Karena itu, ketika diberitakan Mas Nadiem akan ke Samosir, saya merinding. Kreativitas atau kekuatan macam apa yang bisa menghadirkan Mas Menteri ke Tanah Batak? Ternyata karena Uda Martahan Sitohang dengan satu projek masterpiece-nya. Saya sebut saja masterpiece karena bagi saya itu sungguh sangat luar biasa.
Dan, hari berlalu. Berita-berita kedatangan Nadiem Makarim berseliweran. Semua menjadi biasa bagi saya dengan masifnya berita-berita itu. Hingga pada satu momen, saya melihat Mas Menteri mengunggah di akun instagramnya bahwa ia menginap di rumah Uda Martahan Sitohang. Saya pun kembali merinding. Ada apa hingga sekelas Mas Menteri tidak hanya mampir, tetapi juga menginap di rumahnya?
Saya tak sedang meragukan Uda Martahan. Ia pantas untuk itu. Apalagi latar keluarganya juga dekat dengan kesenimanan. Perjuangannya tiga tahun tanpa pamrih untuk kembali ke Tanah Batak tak bisa diremehkan. Belum lagi portofolionya di masa lalu. Maksud saya, ia pantas untuk itu. Tetapi, pertanyaan itu tetap mengental: ada apa hingga sekelas Mas Menteri memilih rumah Uda Martahan?
Pertanyaan itu lalu menurun ke hal teknis: bagaimana bisa Mas Menteri bisa menginap? Apakah itu sudah direncanakan atau spontan begitu saja? Uda Martahan pun mulai bercerita. Hari itu petang masih remang dan belum gelap. Gerimis kecil-kecil turun. Riuh gembira di sana-sini. Panitia pun sibuk menyambut tamu acara Bulan Tula. Aku sibuk ngobrol dengan Uda Martahan.
“Jadi, para pengawal sudah ramai. Mas Menteri sudah datang dan ada di mobil. Aku menyelinap berusaha masuk untuk bisa bertemu dengan Mas Menteri agar bisa berfoto,” kata Uda Martahan mulai bercerita. Tentu, kalimatnya tak lagi sama persis. Saya sudah mengolahnya semata agar enak dibaca tanpa berniat menghilangkan makna, apalagi melebih-lebihkannya.

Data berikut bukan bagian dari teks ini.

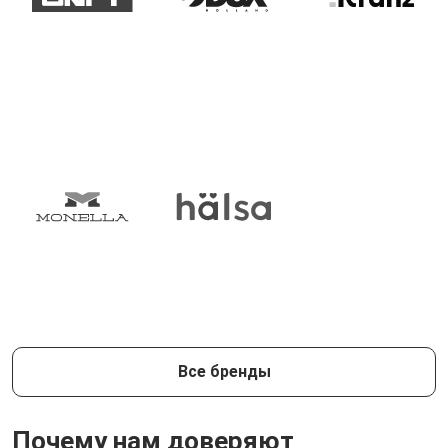
Все бренды
Почему нам доверяют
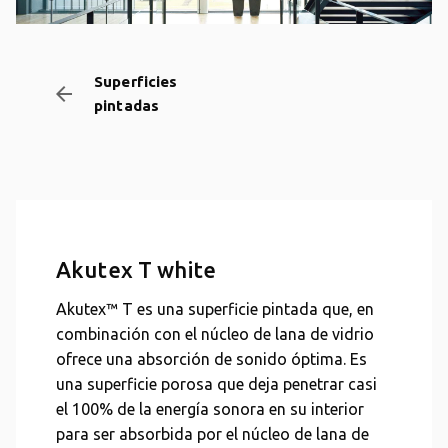
Superficies
arrow_backward
pintadas
Akutex T white
Akutex™ T es una superficie pintada que, en
combinación con el núcleo de lana de vidrio
ofrece una absorción de sonido óptima. Es
una superficie porosa que deja penetrar casi
el 100% de la energía sonora en su interior
para ser absorbida por el núcleo de lana de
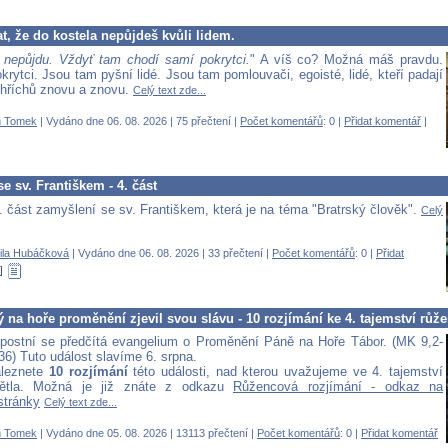
at, že do kostela nepůjdeš kvůli lidem.
 nepůjdu. Vždyť tam chodí samí pokrytci.
" A víš co? Možná máš pravdu.
rytci. Jsou tam pyšní lidé. Jsou tam pomlouvači, egoisté, lidé, kteří padají
 hříchů znovu a znovu.
Celý text zde...
 Tomek
| Vydáno dne 06. 08. 2026 | 75 přečtení |
Počet komentářů
: 0 |
Přidat komentář
|
e sv. Františkem - 4. část
. část zamyšlení se sv. Františkem, která je na téma "Bratrský člověk".
Celý
ila Hubáčková
| Vydáno dne 06. 08. 2026 | 33 přečtení |
Počet komentářů
: 0 |
Přidat
ý na hoře proměnění zjevil svou slávu - 10 rozjímání ke 4. tajemství růže
 postní se předčítá evangelium o Proměnění Páně na Hoře Tábor. (MK 9,2-
36) Tuto událost slavíme 6. srpna.
aleznete
10 rozjímání
této události, nad kterou uvažujeme ve 4. tajemství
ětla. Možná je již znáte z odkazu
Růžencová rozjímání - odkaz na
stránky
Celý text zde...
 Tomek
| Vydáno dne 05. 08. 2026 | 13113 přečtení |
Počet komentářů
: 0 |
Přidat komentář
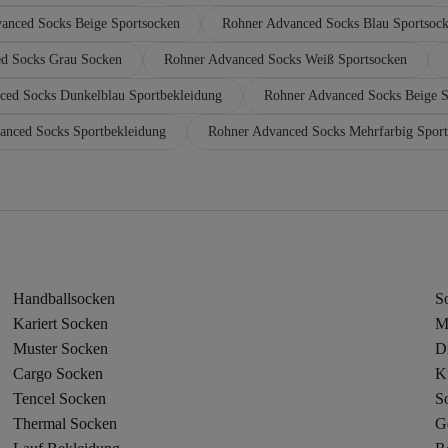
anced Socks Beige Sportsocken
Rohner Advanced Socks Blau Sportsoc
d Socks Grau Socken
Rohner Advanced Socks Weiß Sportsocken
ced Socks Dunkelblau Sportbekleidung
Rohner Advanced Socks Beige S
anced Socks Sportbekleidung
Rohner Advanced Socks Mehrfarbig Sport
Handballsocken
S
Kariert Socken
M
Muster Socken
D
Cargo Socken
K
Tencel Socken
S
Thermal Socken
G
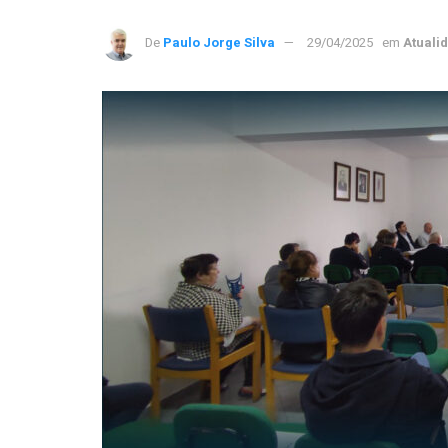
De
Paulo Jorge Silva
29/04/2025
em
Atuali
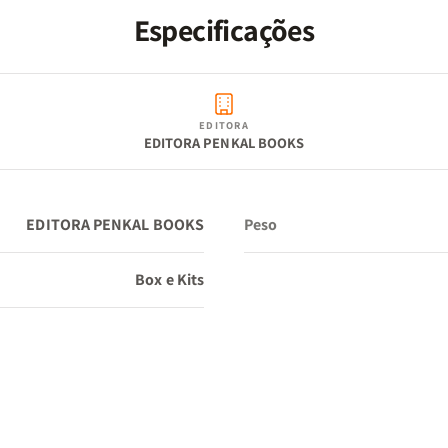
Especificações
EDITORA
EDITORA PENKAL BOOKS
EDITORA PENKAL BOOKS
Peso
Box e Kits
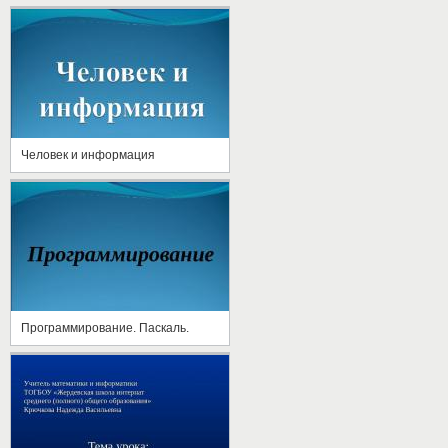
Человек и информация
Программирование. Паскаль.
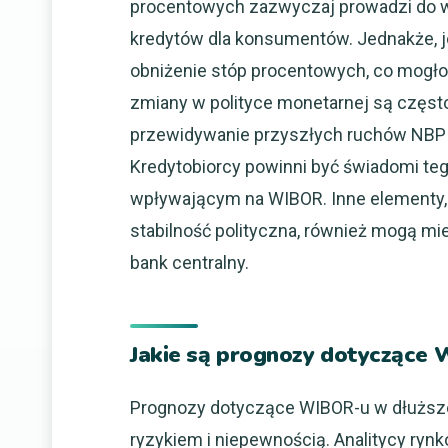
procentowych zazwyczaj prowadzi do w
kredytów dla konsumentów. Jednakże, j
obniżenie stóp procentowych, co mogł
zmiany w polityce monetarnej są często
przewidywanie przyszłych ruchów NBP
Kredytobiorcy powinni być świadomi tego
wpływającym na WIBOR. Inne elementy, 
stabilność polityczna, również mogą 
bank centralny.
Jakie są prognozy dotyczące 
Prognozy dotyczące WIBOR-u w dłuższ
ryzykiem i niepewnością. Analitycy ryn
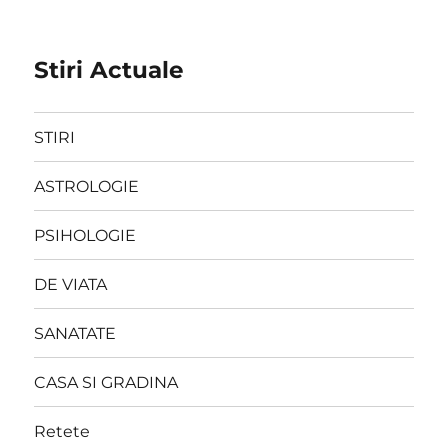
Stiri Actuale
STIRI
ASTROLOGIE
PSIHOLOGIE
DE VIATA
SANATATE
CASA SI GRADINA
Retete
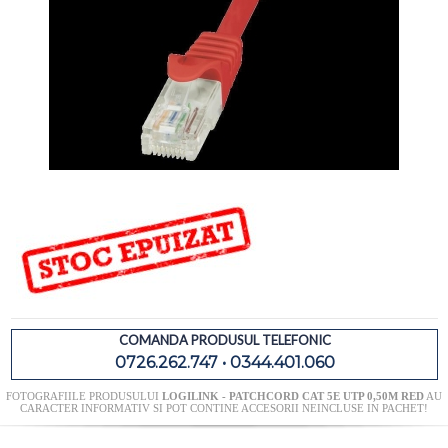
COMANDA PRODUSUL TELEFONIC
0726.262.747 • 0344.401.060
FOTOGRAFIILE PRODUSULUI
LOGILINK - PATCHCORD CAT 5E UTP 0,50M RED
AU
CARACTER INFORMATIV SI POT CONTINE ACCESORII NEINCLUSE IN PACHET!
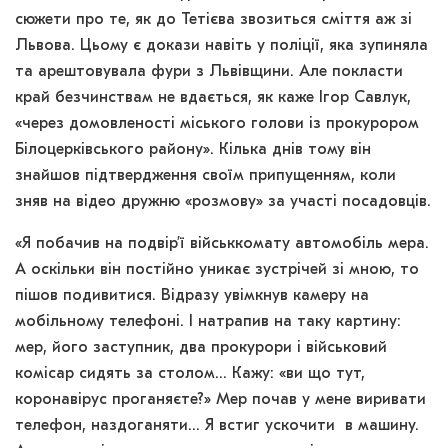
сюжети про те, як до Тетієва звозиться сміття аж зі
Львова. Цьому є докази навіть у поліції, яка зупиняла
та арештовувала фури з Львівщини. Але покласти
край безчинствам не вдається, як каже Ігор Савлук,
«через домовленості міського голови із прокурором
Білоцерківського району». Кілька днів тому він
знайшов підтвердження своїм припущенням, коли
зняв на відео дружню «розмову» за участі посадовців.
«Я побачив на подвір’ї військкомату автомобіль мера.
А оскільки він постійно уникає зустрічей зі мною, то
пішов подивитися. Відразу увімкнув камеру на
мобільному телефоні. І натрапив на таку картину:
мер, його заступник, два прокурори і військовий
комісар сидять за столом… Кажу: «ви що тут,
коронавірус проганяєте?» Мер почав у мене виривати
телефон, наздоганяти… Я встиг ускочити в машину.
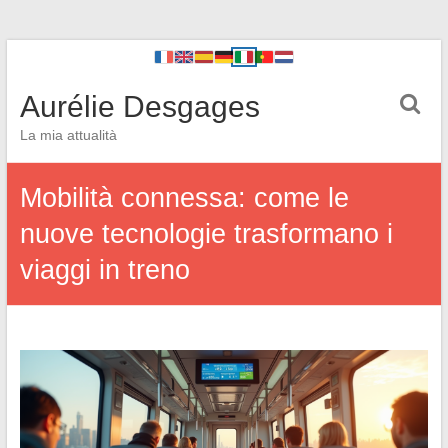
Aurélie Desgages
La mia attualità
Mobilità connessa: come le
nuove tecnologie trasformano i
viaggi in treno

“Dan, para pengawal menghalau. Bahkan, seperti memarahi,” lanjut Uda Martahan. Aku bisa membayangkan bahwa pada saat itu, di saat dihalau, Uda Martahan pasti jengkel sejengkel-jengkelnya.
“Lalu, setelah tak berhasil untuk berfoto, ada kabar bahwa keributan telah terjadi di rumah. Aku kaget. Rumah kan tempat persiapan. Aku mulai berpikiran buruk kalau ada apa-apa. Karena ini program kita, aku langsung meminjam kereta. Lumayan jauh. Sekitar sekilometer. Dan, aku langsung tancap gas ke rumah,” lanjutnya.

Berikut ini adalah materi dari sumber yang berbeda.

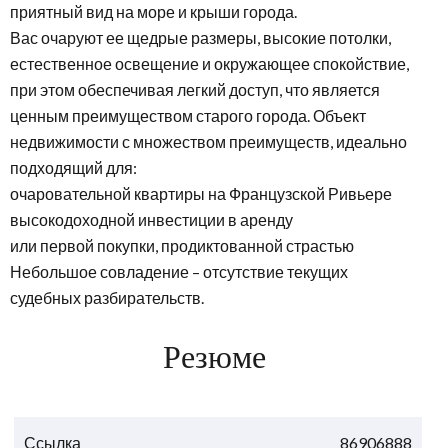
приятный вид на море и крыши города.
Вас очаруют ее щедрые размеры, высокие потолки,
естественное освещение и окружающее спокойствие,
при этом обеспечивая легкий доступ, что является
ценным преимуществом старого города. Объект
недвижимости с множеством преимуществ, идеально
подходящий для:
очаровательной квартиры на Французской Ривьере
высокодоходной инвестиции в аренду
или первой покупки, продиктованной страстью
Небольшое совладение – отсутствие текущих
судебных разбирательств.
Резюме
Ссылка
86906888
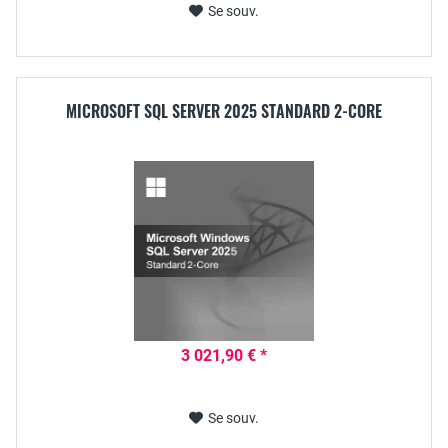
Se souv.
MICROSOFT SQL SERVER 2025 STANDARD 2-CORE
3 021,90 € *
Se souv.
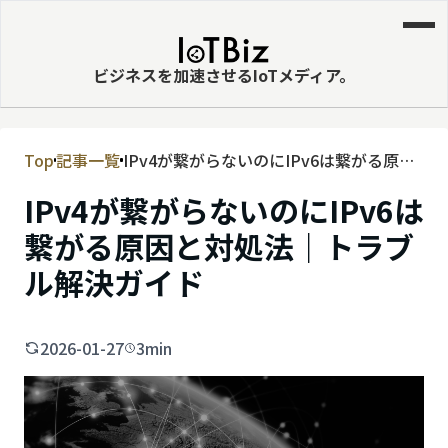
ビジネスを加速させるIoTメディア。
Top
記事一覧
IPv4が繋がらないのにIPv6は繋がる原因
MVNE
と対処法｜トラブル解決ガイド
IPv4が繋がらないのにIPv6は
エッジ
繋がる原因と対処法｜トラブ
LPWA
ル解決ガイド
DaaS
IaaS
2026-01-27
3min
PaaS
ビッグデータ
MNO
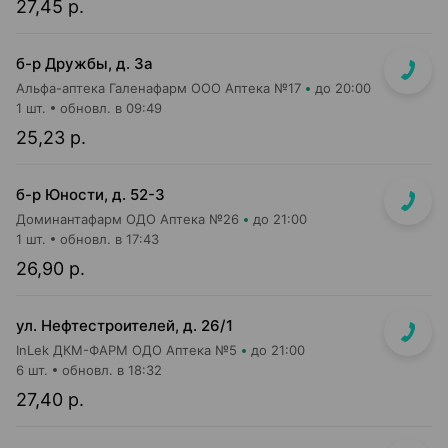
27,45 р.
б-р Дружбы, д. 3а
Альфа-аптека Галенафарм ООО Аптека №17
до 20:00
1 шт.
обновл. в 09:49
25,23 р.
б-р Юности, д. 52-3
Доминантафарм ОДО Аптека №26
до 21:00
1 шт.
обновл. в 17:43
26,90 р.
ул. Нефтестроителей, д. 26/1
InLek ДКМ-ФАРМ ОДО Аптека №5
до 21:00
6 шт.
обновл. в 18:32
27,40 р.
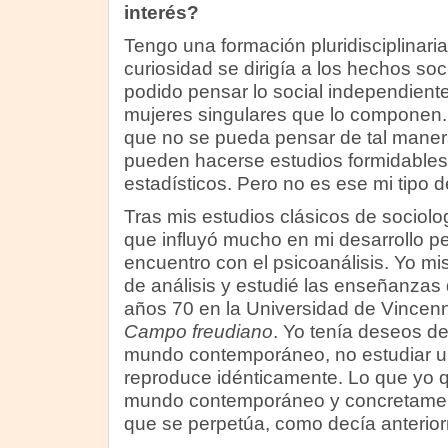
interés?
Tengo una formación pluridisciplinaria.
curiosidad se dirigía a los hechos so
podido pensar lo social independien
mujeres singulares que lo componen. 
que no se pueda pensar de tal maner
pueden hacerse estudios formidables 
estadísticos. Pero no es ese mi tipo 
Tras mis estudios clásicos de socio
que influyó mucho en mi desarrollo pe
encuentro con el psicoanálisis. Yo 
de análisis y estudié las enseñanzas 
años 70 en la Universidad de Vincenn
Campo freudiano
. Yo tenía deseos de
mundo contemporáneo, no estudiar u
reproduce idénticamente. Lo que yo q
mundo contemporáneo y concretament
que se perpetúa, como decía anterio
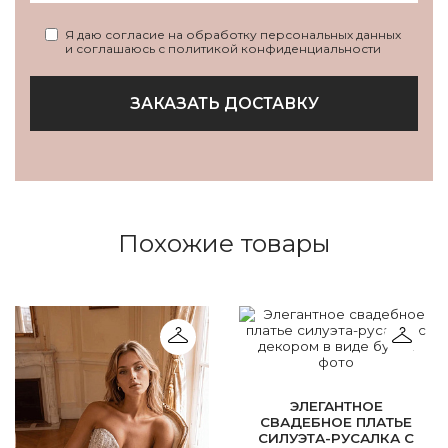
Я даю согласие на обработку персональных данных
и соглашаюсь с политикой конфиденциальности
ЗАКАЗАТЬ ДОСТАВКУ
Похожие товары
ЭЛЕГАНТНОЕ
СВАДЕБНОЕ ПЛАТЬЕ
СИЛУЭТА-РУСАЛКА С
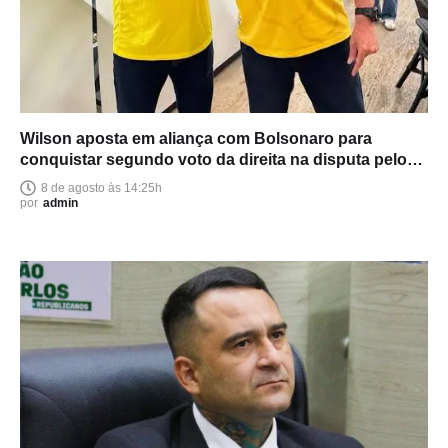
Wilson aposta em aliança com Bolsonaro para
conquistar segundo voto da direita na disputa pelo
Senado
8 de agosto às 14:25h
por
admin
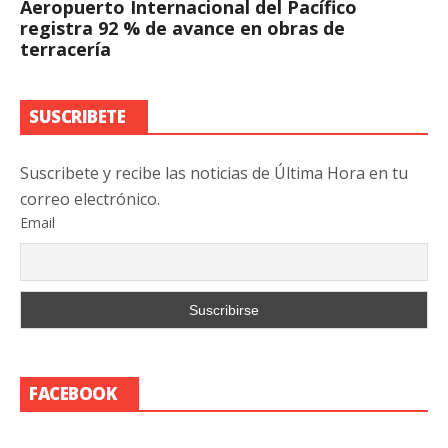
Aeropuerto Internacional del Pacífico
registra 92 % de avance en obras de
terracería
SUSCRIBETE
Suscribete y recibe las noticias de Última Hora en tu
correo electrónico.
Email
FACEBOOK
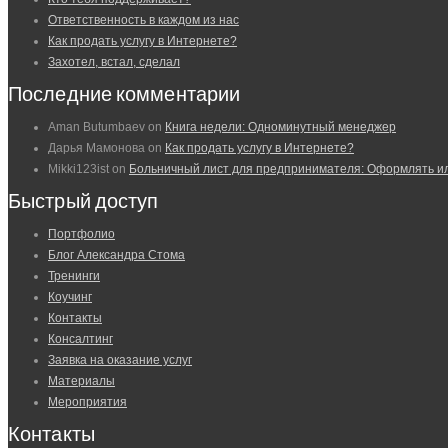
Ответственность в каждом из нас
Как продать услугу в Интернете?
Захотел, встал, сделал
Последние комментарии
Aman Butumbaev
on
Книга недели: Одноминутный менеджер
Дарья Мамонова
on
Как продать услугу в Интернете?
Mikki123ist
on
Больничный лист для предпринимателя: Оформлять и
Быстрый доступ
Портфолио
Блог Александра Стома
Тренинги
Коучинг
Контакты
Консалтинг
Заявка на оказание услуг
Материалы
Мероприятия
Контакты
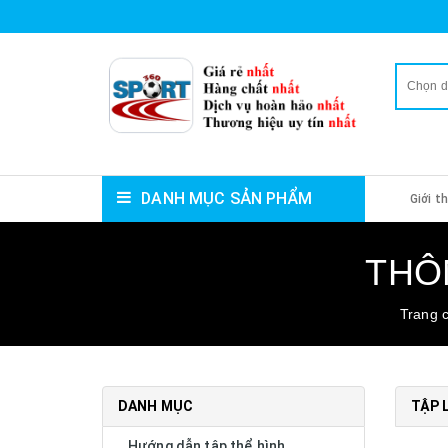
Chọn 
DANH MỤC SẢN PHẨM
Giới t
THÔ
Trang 
DANH MỤC
TẬP 
Hướng dẫn tập thể hình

Saya langsung berimajinasi ke diri saya sendiri. Tentu, rasa panik akan sangat tinggi pada Uda Martahan. Padahal, baru saja kita dikecewakan dengan tidak diizinkan untuk berfoto. Panik gak? Panik gak? Ya, paniklah, masa nggak?
“Nah, di rumah sudah banyak orang. Polisi dan penjaga sangat ramai. Aku berpikir sudah enggak-enggak. Pokoknya, kacau sekali. Maka, aku pun masuk. Orang mengizinkan cepat. Dan, aku semakin yakin, oh, ini pasti ada masalah besar. Dan, aku pun masuk,” kata Uda Martahan.

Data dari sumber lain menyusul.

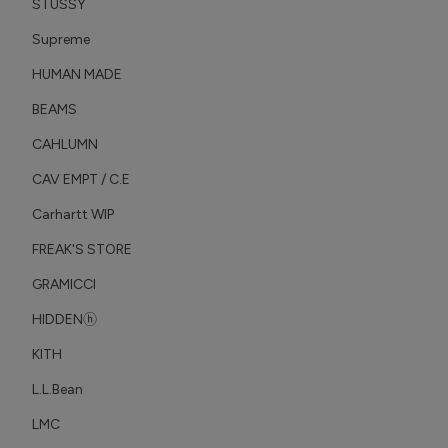
STÜSSY
Supreme
HUMAN MADE
BEAMS
CAHLUMN
CAV EMPT / C.E
Carhartt WIP
FREAK'S STORE
GRAMICCI
HIDDENⓗ
KITH
L.L.Bean
LMC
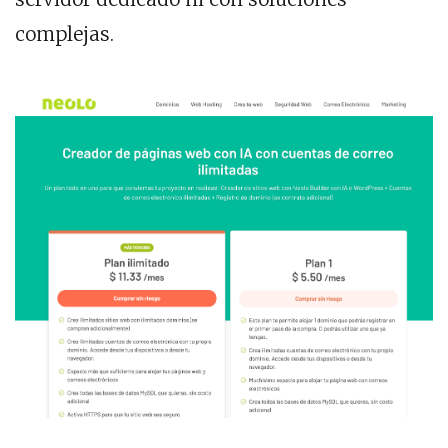
complejas.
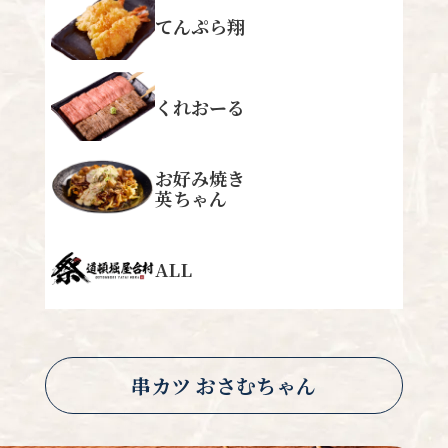
てんぷら翔
くれおーる
お好み焼き
英ちゃん
ALL
串カツ おさむちゃん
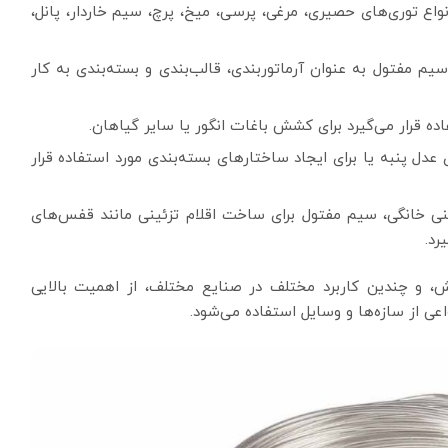
واع توری‌های حصیری، مرغی، پرسی، میخ، پرچ، سیم خاردار، پانل،
م مفتول به عنوان آرماتوربندی، قالب‌بندی و بسته‌بندی به کار
ه قرار می‌گیرد برای کشش باغات انگور یا سایر گیاهان.
عدل پنبه یا برای ایجاد ساختارهای بسته‌بندی مورد استفاده قرار
ی خانگی، سیم مفتول برای ساخت اقلام تزئینی مانند قفس‌های
رد.
 و چندین کاربرد مختلف در صنایع مختلف، از اهمیت بالایی
ی از سازه‌ها و وسایل استفاده می‌شود.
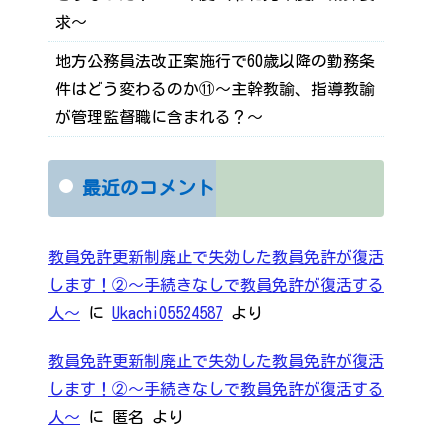
求～
地方公務員法改正案施行で60歳以降の勤務条
件はどう変わるのか⑪～主幹教諭、指導教諭
が管理監督職に含まれる？～
最近のコメント
教員免許更新制廃止で失効した教員免許が復活
します！②～手続きなしで教員免許が復活する
人～
に
Ukachi05524587
より
教員免許更新制廃止で失効した教員免許が復活
します！②～手続きなしで教員免許が復活する
人～
に
匿名
より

Apa yang terjadi selanjutnya? Ternyata, di sana, di sebuah kursi tua, Mas Menteri sudah duduk menanti Uda Martahan, bahkan margondang bersama Itonya di sana. Di tengah kejengkelannya lantaran dihalau, ditambah lagi dengan kepanikannya yang baru saja terjadi, lalu kini di hadapannya dan di rumahnya sendiri sudah duduk Mas Nadiem, Uda Martahan pun terharu, bahkan sampai menitikkan air mata.
Saya sendiri mendengar cerita itu pun sangat terharu. Pada intinya, Mas Nadiem tak hanya berkunjung ke Samosir, tak hanya menginap di rumah sendiri, tetapi juga memberi kejutan lewat prank yang sangat mengharukan. Dan, Uda Martahan melanjutkan cerita tentang pertemuan empat matanya dengan Mas Menteri? Apa itu?
Mungkin, suatu saat akan kita bahas lebih detail. Tetapi, satu yang pasti, kata Uda Martahan, program Bulan Tula ini adalah ide darinya. “Tanggal 13 November juga akan kita lakukan di Harian Boho. Ikutlah. Mas Menteri aja sudah menginap, masa kamu nggak?” tantang Uda Martahan yang sering disebut sebagai Mantri Kesenian Toba.